In October 2024, TerraPower awarded Idaho-based Premier Technology a contract for the design, testing, fabrication and delivery equipment for the Natrium Reactor Demonstration Project. The equipment includes the sodium-air heat exchanger (AHX) and the air stack structures and equipment (ASE). These components are part of the intermediate air cooling (IAC) system.
In June 2024, TerraPower executives, including Chairman Bill Gates, took part in the groundbreaking ceremony for the planned Natrium reactor facility in Kemmerer. Along with PacifiCorp and GE Hitachi Nuclear Energy, members of the demonstration project team include engineering and construction partner Bechtel, Energy Northwest, Duke Energy and nearly a dozen additional companies, universities and national laboratory partners.
The demonstration plant, planned for Kemmerer, is intended to validate the design, construction, and operational features of the Natrium technology. However, in December 2022, TerraPower postponed the expected start date of the reactor by at least of two years. The company had originally hoped to commission the plant in 2028 using Russian-supplied high-assay low-enriched uranium (HALEU) fuel but the conflict in Ukraine, however, made continuing Russian HALEU deliveries uncertain and the projected commissioning date is now 2030.
The US Nuclear Regulatory Commission (NRC) in May 2024 accepted TerraPower’s construction permit application for review, marking the first time in more than 40 years that the NRC has docketed this type of application for a commercial non-light water reactor. In his blog, Gates said he expects the NRC review process to take a couple of years. “So in the meantime, TerraPower will continue to build the non-nuclear parts of the facility”. Construction will begin next year on the so-called “energy island,” which is where the steam turbines and other machinery that actually generate power will sit. (The reactor will eventually be part of a “nuclear island,” and the team hopes to start building that in 2026.)”
However, while the TerraPower website provides some details of work done with molten salt, it contains very little information about the reactor technology. It is also notable that none of the contracts signed with suppliers relate to the reactor itself.

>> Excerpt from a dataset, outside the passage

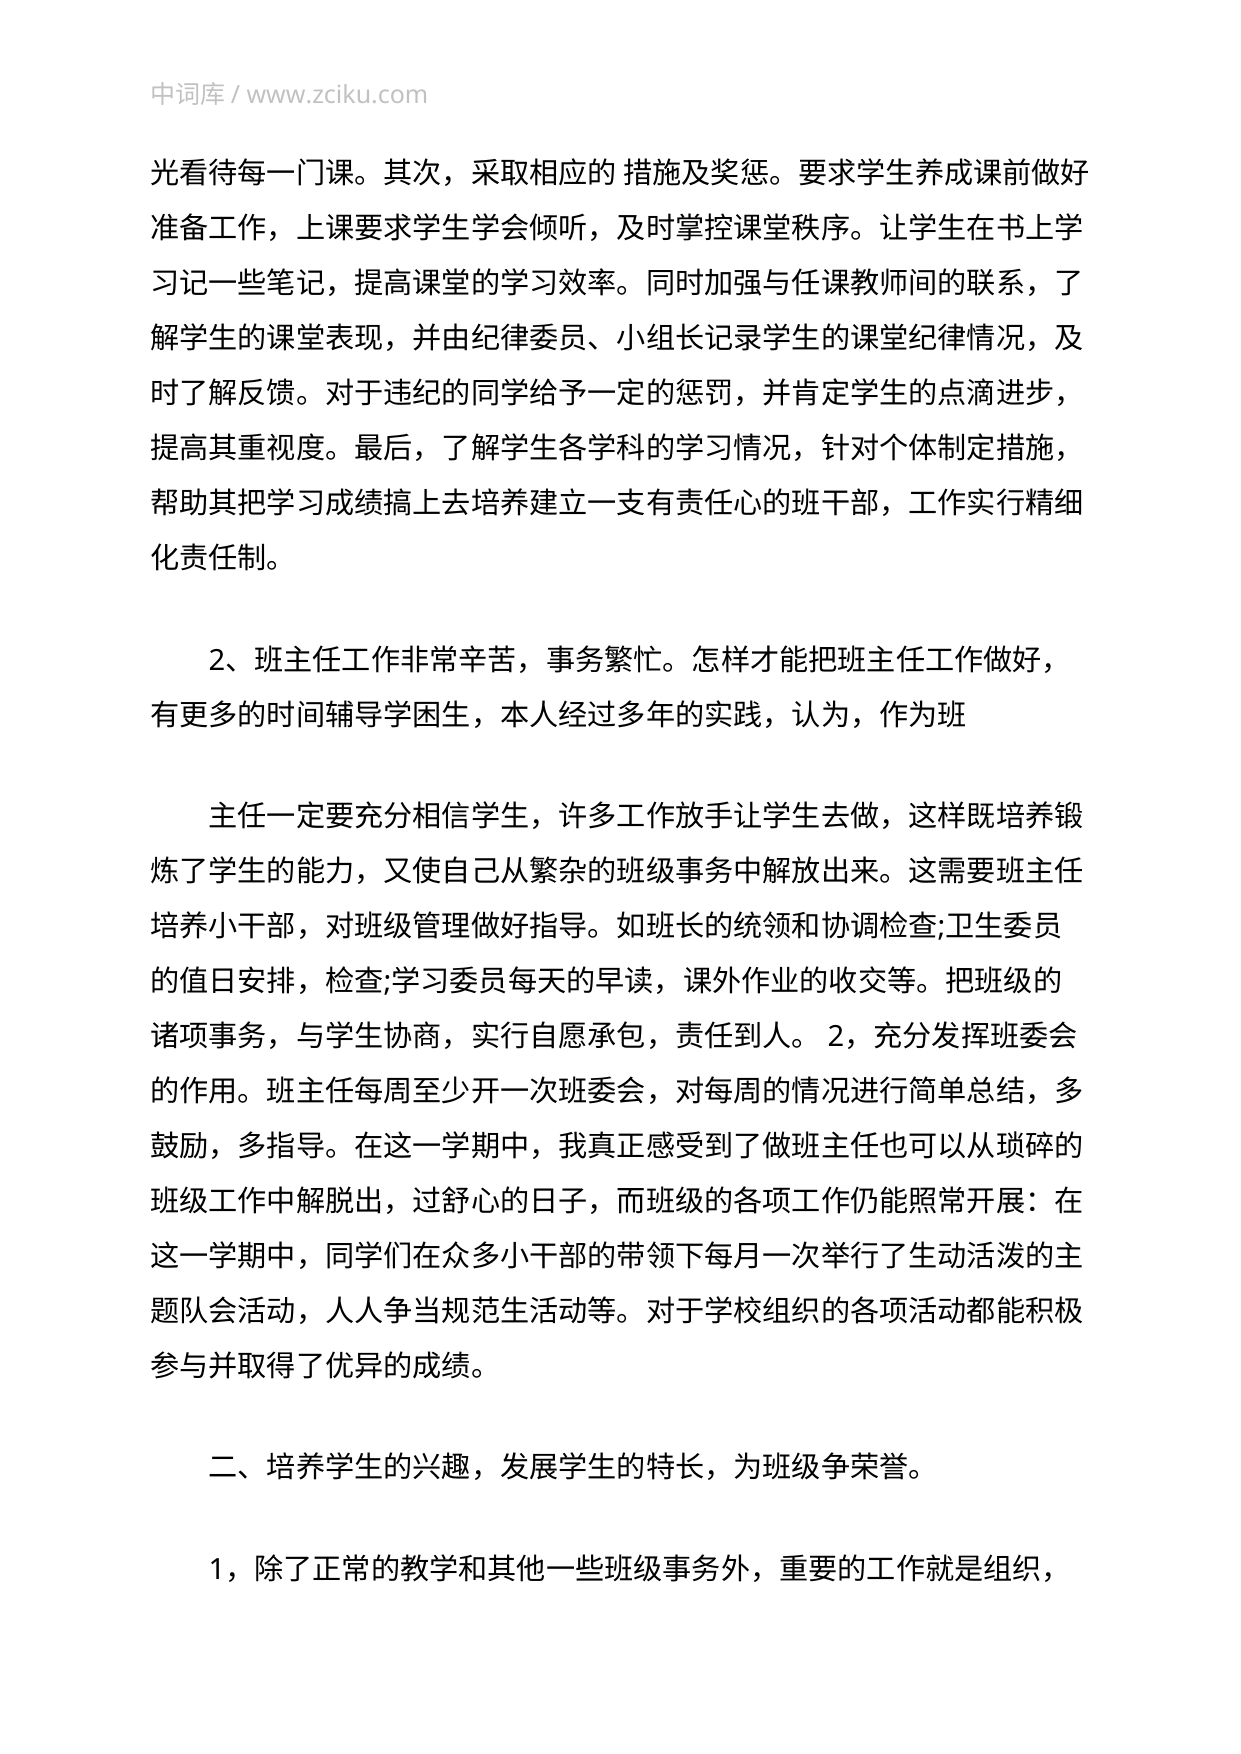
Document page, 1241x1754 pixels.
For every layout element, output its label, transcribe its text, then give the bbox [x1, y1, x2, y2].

Basically, the Natrium reactor is a sodium-cooled fast reactor. Currently, the only commercially operating liquid metal-cooled fast reactors are in Russia, using sodium as the coolant. Development of these reactors took decades supported by full government support. In the US and Europe research on fast reactors took place in the 1960s and 1970s. However, interest waned as concerns about scarce uranium resources lessened and public opinion became increasingly hostile to nuclear in the wake of the 1979 Three Mile Island accident in the USA and the Chernobyl disaster in 1986.
By the early 1990s the US, the UK and Germany had closed down their programmes. France continued with projects for a few more years, finally closing Superphénix in 1998 and Phénix in 2009, In 2019, France also cancelled the Generation IV ASTRID sodium-cooled fast reactor demonstrator design project. Although interest is now reviving in Europe and the USA, it remains at the early design phase and is probably decades away from implementation.
As an example, India’s prototype sodium-cooled fast breeder reactor began fuel loading in March 2024. The Indira Gandhi Centre for Atomic Research (IGCAR) began to design the reactor in 1980 and construction only began in 2004, 24 years later. Technical and financial problems then caused further delays.